Classic Blues was the earliest form of blues music. Classic Blues were performed by female singers accompanied by small bands of jazz musicians or by instrumental duos and solo pianists. The form of blues vocals that these women blues singers adopted was considered vocal effects, often with rich intonation. Bessie Smith is one of the most famous and influential Classic Blues singers of the 1920s and 30s. Smith was known for her majestic and powerful delivery which mesmerized all who heard her. She was named the “Empress of the Blues”. Smith is one of the greatest singers of her era, who greatly influenced many blues singers.
Smith was born in Chattanooga, Tennessee in 1894. Bessie’s parents died at a very young age. Smith and her siblings endured a tough childhood. To earn money during the hard times, Bessie and her siblings sang on the street corners in the middle of African American communities. To jumpstart her career, Bessie auditioned for a recording company where she got hired as a dancer. She met Ma Rainey who went on to influence Smith’s music career.
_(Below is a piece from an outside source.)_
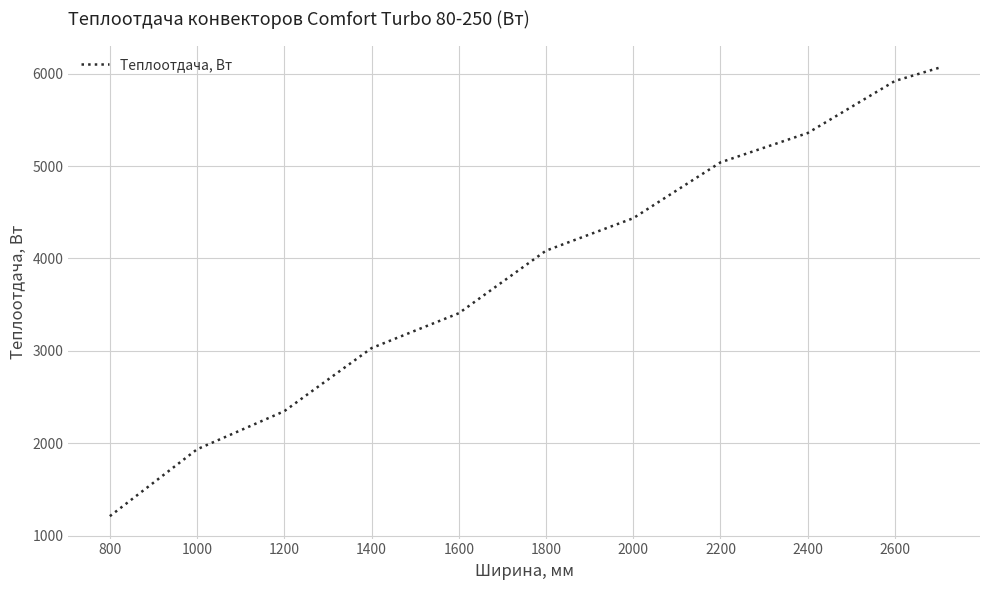

What is the difference between the maximum and minimum values?

4851.5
Smith continued to perform in clubs and perform her own acts. By 1920 she had an established reputation in the south. In 1923 Smith was signed to Columbia Records, where she made 160 recordings. As Smith became more popular, she became the headliner on the Theatre Owners Booking Association circuit and became the top attraction. She performed in theatres and tent shows all over the country. She became the highest-paid black entertainer of her day. Smith’s career was cut short by the Great Depression, but she continued to sing in clubs and make an appearance on film and on broadway.
In 1937, Bessie Smith was killed in a car crash in Tennessee. Her partner was driving when he hit the side of the truck at high speed. After Bessie’s death, many singers stopped performing blues with few exceptions. Smith’s influence is still shown throughout blues and jazz music to this day.